FWIW, RC7 compiles fine on my MacBook Pro 10.4.8 with default Perl. Not surprising. Anyway, I wanted to discuss the Gofer http transport, where it relates to caching.

In order to add seamless integration of a caching engine (squid, Redline accelerator, etc...), there are some issues.

First, POST requests are never cached by Squid, and probably not by most other engines. POST is generally a "write", so no accelerator likes caching them. I suggest that the http transport take that into account, and allow for passing a driver parameter with the statement handle that specifies a POST or a GET (default should probably be POST, it's safer, see below). The related DBI mod_perl transport handler would only need a simple test of the method type to decide how to extract the data.

Second, it would be nice to manage via the statement handle parameters the http transport's headers. Some implementations might allow a client to bypass a caching engine by setting the correct headers.

So basically, I guess some kind of way to pass in transport parameters via the sth should be codified. I see in the TODO section "Driver-private sth attributes - set via prepare() - change DBI spec", so that's probably what you were thinking.

There are ways around this if we're stuck without sth-based driver parameters, by creating different read dbh's and write dbh's. Technically that's probably the better way to go for a large scale system, but I can see it confusing the smaller user.
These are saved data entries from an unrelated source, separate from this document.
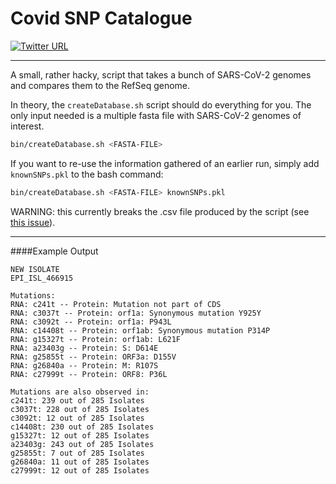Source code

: # Covid SNP Catalogue
[![Twitter URL](https://img.shields.io/twitter/url/https/twitter.com/klamkiewicz?label=%40klamkiewicz&style=social)](https://twitter.com/klamkiewicz)
***

A small, rather hacky, script that takes a bunch of SARS-CoV-2 genomes and compares them to the RefSeq genome.

In theory, the `createDatabase.sh` script should do everything for you. 
The only input needed is a multiple fasta file with SARS-CoV-2 genomes of interest.

```bash
bin/createDatabase.sh <FASTA-FILE>
```

If you want to re-use the information gathered of an earlier run, simply add `knownSNPs.pkl` to the bash command:


```bash
bin/createDatabase.sh <FASTA-FILE> knownSNPs.pkl
```

WARNING: this currently breaks the .csv file produced by the script (see [this issue](https://github.com/klamkiew/covid_snp_catalogue/issues/1)).


***

####Example Output

```
NEW ISOLATE
EPI_ISL_466915

Mutations:
RNA: c241t -- Protein: Mutation not part of CDS
RNA: c3037t -- Protein: orf1a: Synonymous mutation Y925Y
RNA: c3092t -- Protein: orf1a: P943L
RNA: c14408t -- Protein: orf1ab: Synonymous mutation P314P
RNA: g15327t -- Protein: orf1ab: L621F
RNA: a23403g -- Protein: S: D614E
RNA: g25855t -- Protein: ORF3a: D155V
RNA: g26840a -- Protein: M: R107S
RNA: c27999t -- Protein: ORF8: P36L

Mutations are also observed in:
c241t: 239 out of 285 Isolates
c3037t: 228 out of 285 Isolates
c3092t: 12 out of 285 Isolates
c14408t: 230 out of 285 Isolates
g15327t: 12 out of 285 Isolates
a23403g: 243 out of 285 Isolates
g25855t: 7 out of 285 Isolates
g26840a: 11 out of 285 Isolates
c27999t: 12 out of 285 Isolates


```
Anyway, regarding GET and POST: POST is safer because it's guaranteed to work, but it'll never be cached. GET works at least for a 2,048 character url, and potentially up to 8,000 characters, but you never know what middleware device might truncate it. To compound the problem, in order to be safe one would have to uri_encode_utf8() the query string, which willl potentially bloat it even more.

So the question is... how big is a standard Gofer request package?